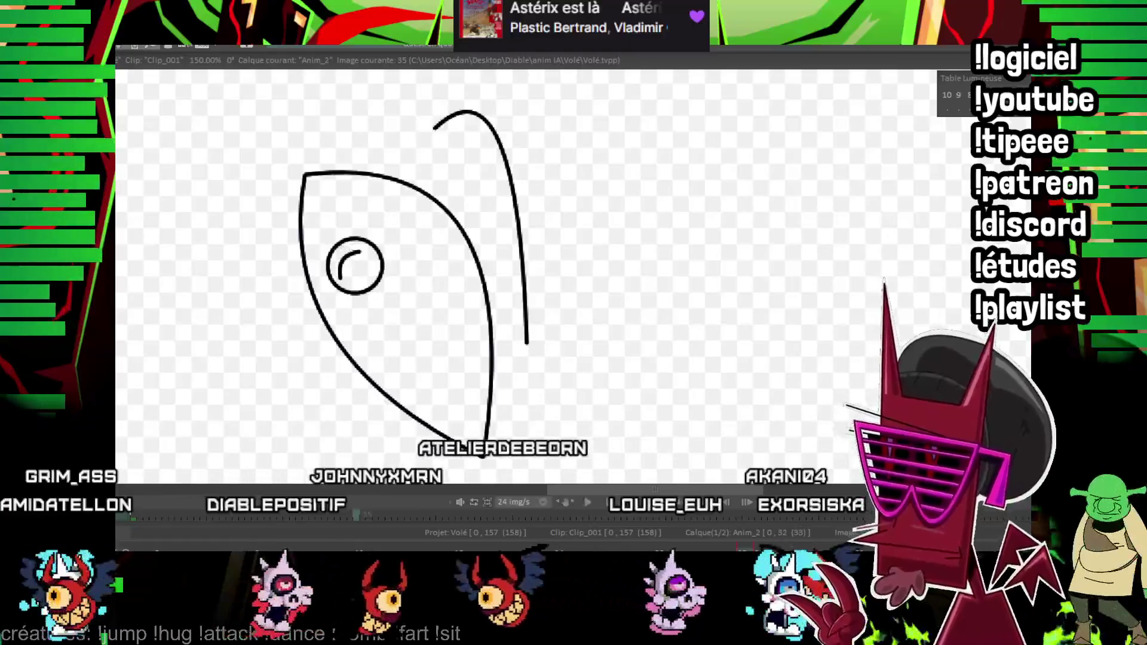
{"action": "scroll", "coordinate": [624, 272], "scroll_direction": "down", "scroll_amount": 2}
- Ink the doubled long inner curves of the swooping body on frame 35
{"action": "key", "text": "Right"}
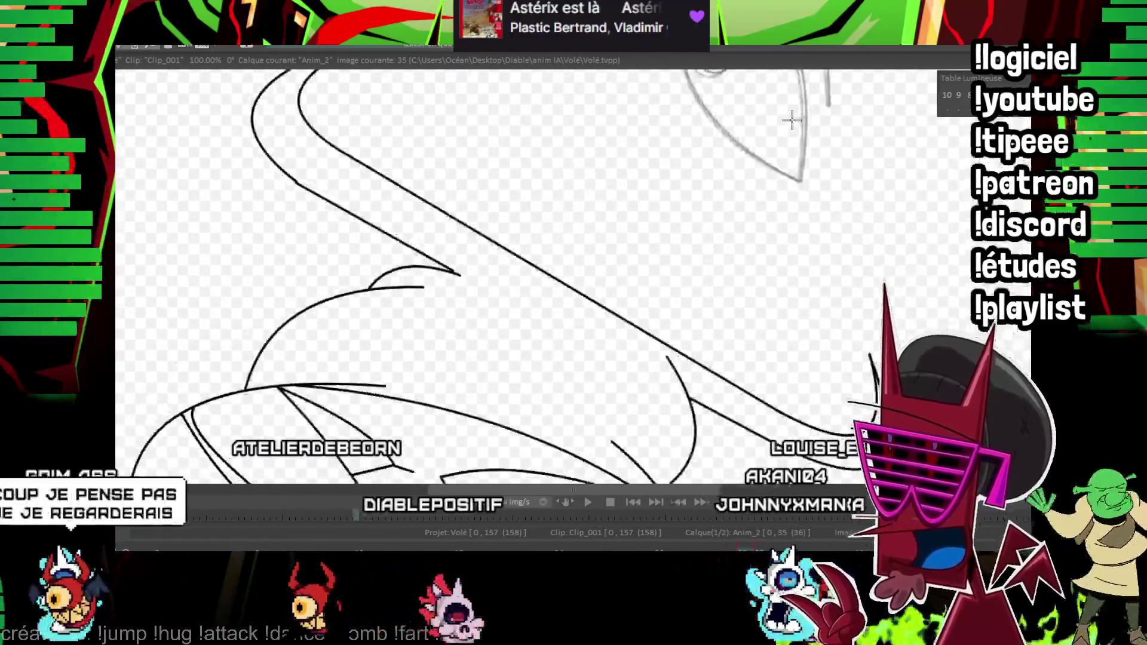
{"action": "scroll", "coordinate": [738, 238], "scroll_direction": "up", "scroll_amount": 1}
{"action": "scroll", "coordinate": [948, 147], "scroll_direction": "up", "scroll_amount": 1}
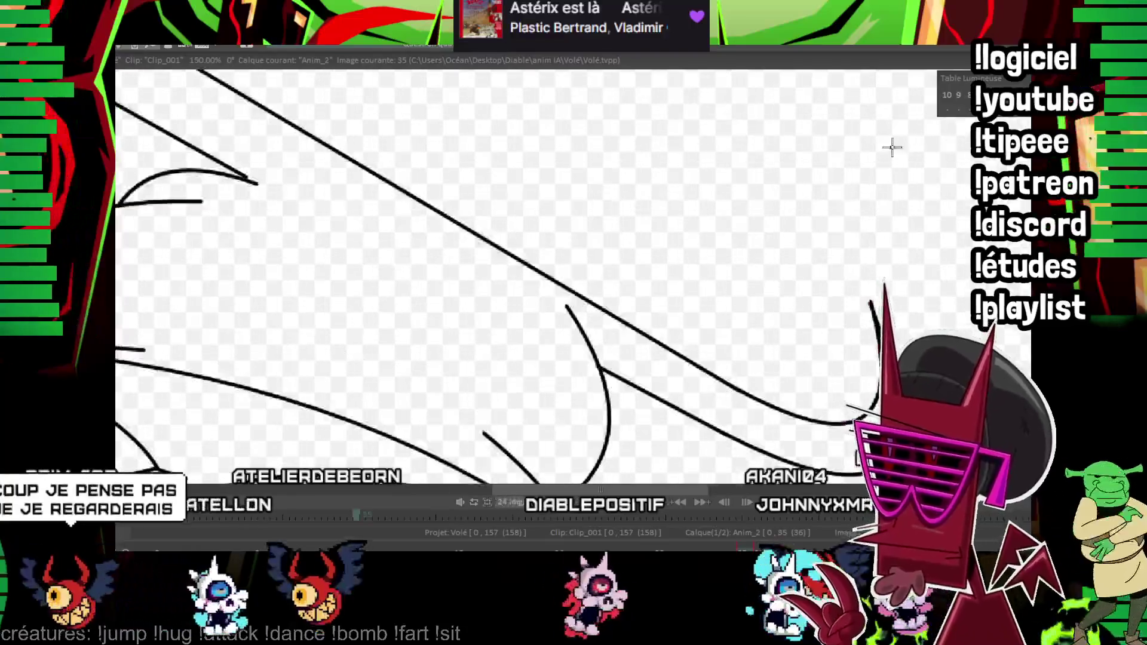
{"action": "left_click_drag", "start_coordinate": [397, 287], "coordinate": [560, 408]}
■ ■ ■
# Exercise details
The goal is an exact reprint of the entries, leaving out the pictures.

# Solved problem
{"action": "scroll", "coordinate": [624, 272], "scroll_direction": "down", "scroll_amount": 2}
- Ink the doubled long inner curves of the swooping body on frame 35
{"action": "key", "text": "Right"}
{"action": "scroll", "coordinate": [738, 238], "scroll_direction": "up", "scroll_amount": 1}
{"action": "scroll", "coordinate": [948, 147], "scroll_direction": "up", "scroll_amount": 1}
{"action": "left_click_drag", "start_coordinate": [397, 287], "coordinate": [560, 408]}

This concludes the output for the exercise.